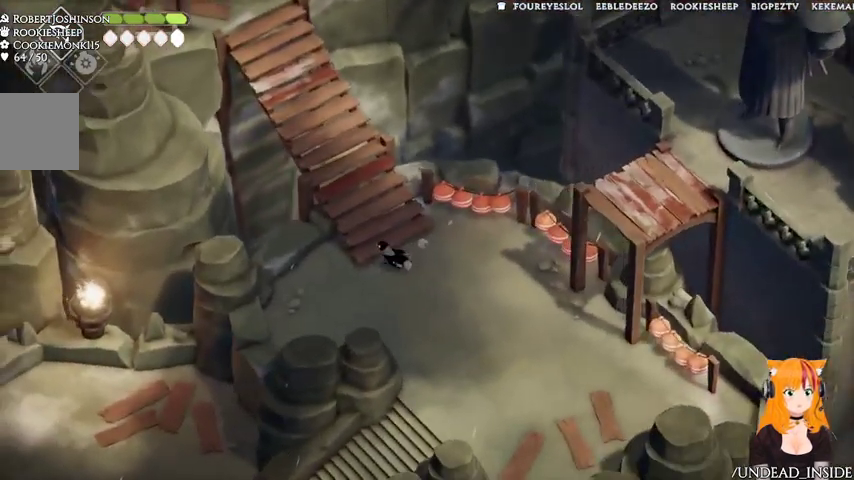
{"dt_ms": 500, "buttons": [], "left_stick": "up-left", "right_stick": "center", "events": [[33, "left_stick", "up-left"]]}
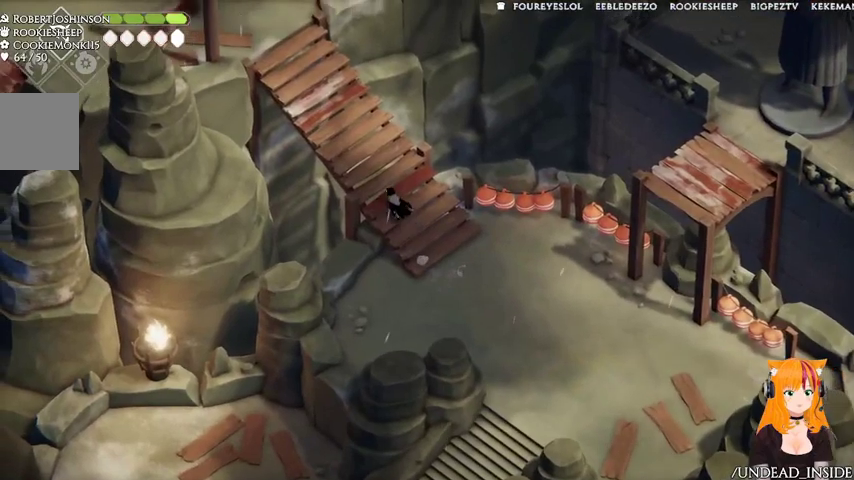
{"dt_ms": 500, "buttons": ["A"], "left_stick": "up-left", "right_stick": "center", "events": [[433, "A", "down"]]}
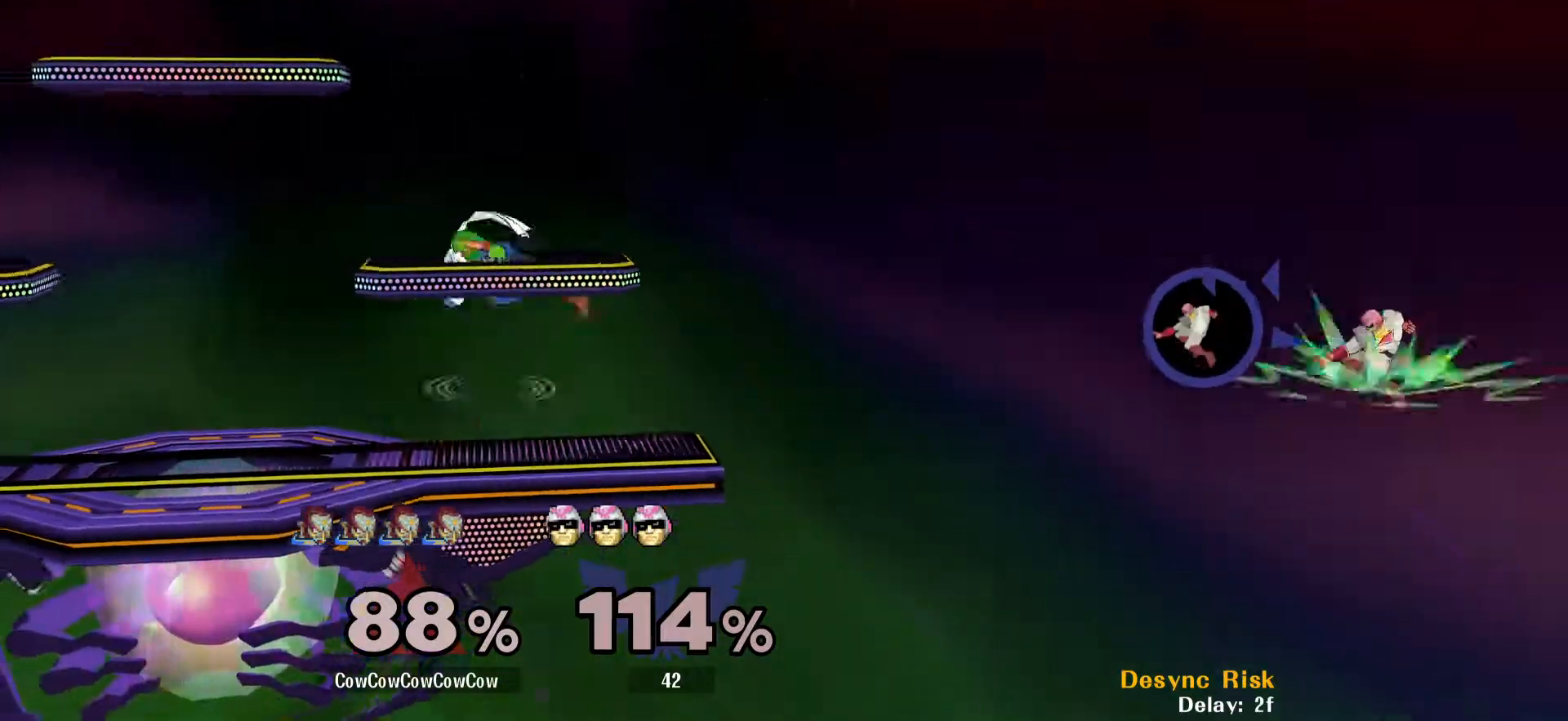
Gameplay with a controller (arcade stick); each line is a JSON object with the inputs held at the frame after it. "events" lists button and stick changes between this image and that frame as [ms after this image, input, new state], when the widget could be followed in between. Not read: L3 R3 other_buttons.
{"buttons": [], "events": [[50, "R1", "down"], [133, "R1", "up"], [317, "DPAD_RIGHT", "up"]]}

● EXERCISE PROMPT
Scan the listing and report each line where the word "left" shows up.

● RESPONSE TO THIS EXERCISE
{"dt_ms": 500, "buttons": [], "left_stick": "up-left", "right_stick": "center", "events": [[33, "left_stick", "up-left"]]}
{"dt_ms": 500, "buttons": ["A"], "left_stick": "up-left", "right_stick": "center", "events": [[433, "A", "down"]]}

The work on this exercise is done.